Neural Dust: An Ultrasonic, Low Power Solution for Chronic Brain-Machine Interfaces

A major hurdle in brain-machine interfaces (BMI) is the lack of an implantable neural interface system that remains viable for a substantial fraction of a primate lifetime. Recently, sub-mm implantable, wireless electromagnetic (EM) neural interfaces have been demonstrated in an effort to extend system longevity.
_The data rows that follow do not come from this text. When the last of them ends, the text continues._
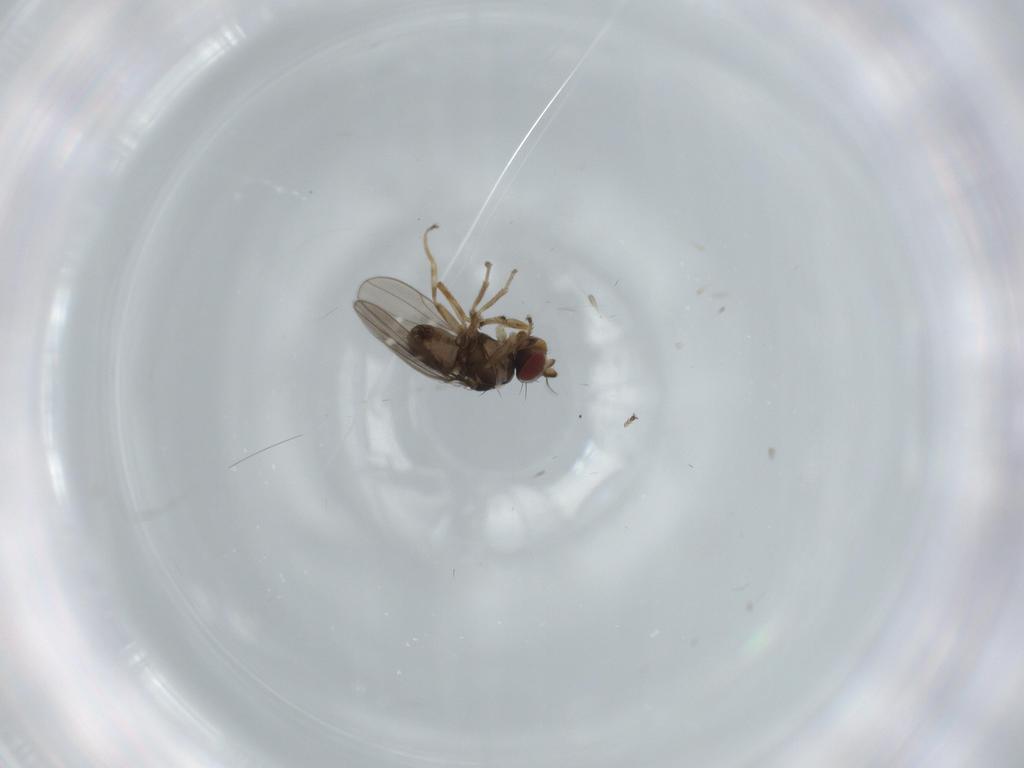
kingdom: Animalia
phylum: Arthropoda
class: Insecta
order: Diptera
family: Ephydridae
However, EM systems do not scale down in size well due to the severe inefficiency of coupling radio waves at mm and sub-mm scales.
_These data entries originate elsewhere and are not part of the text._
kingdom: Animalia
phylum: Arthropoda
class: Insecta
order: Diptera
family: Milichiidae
We propose an alternative wireless power and data telemetry scheme using distributed, ultrasonic backscattering systems to record high frequency (~kHz) neural activity. Such systems will require two fundamental technology innovations: 1) thousands of 10 – 100 um scale, free-floating, independent sensor nodes, or neural dust, that detect and report local extracellular electrophysiological data via ultrasonic backscattering, and 2) a sub-cranial ultrasonic interrogator that establishes power and communication links with the neural dust. We performed the first in vitro experiments which verified that the predicted scaling effects follow theory and that the extreme efficiency of ultrasonic transmission can enable the scaling of the sensing nodes down to 10's of um. Such ultra-miniature as well as extremely compliant implantable neural interface would pave the way for both truly chronic BMI and massive scaling in the number of neural recordings from the nervous system.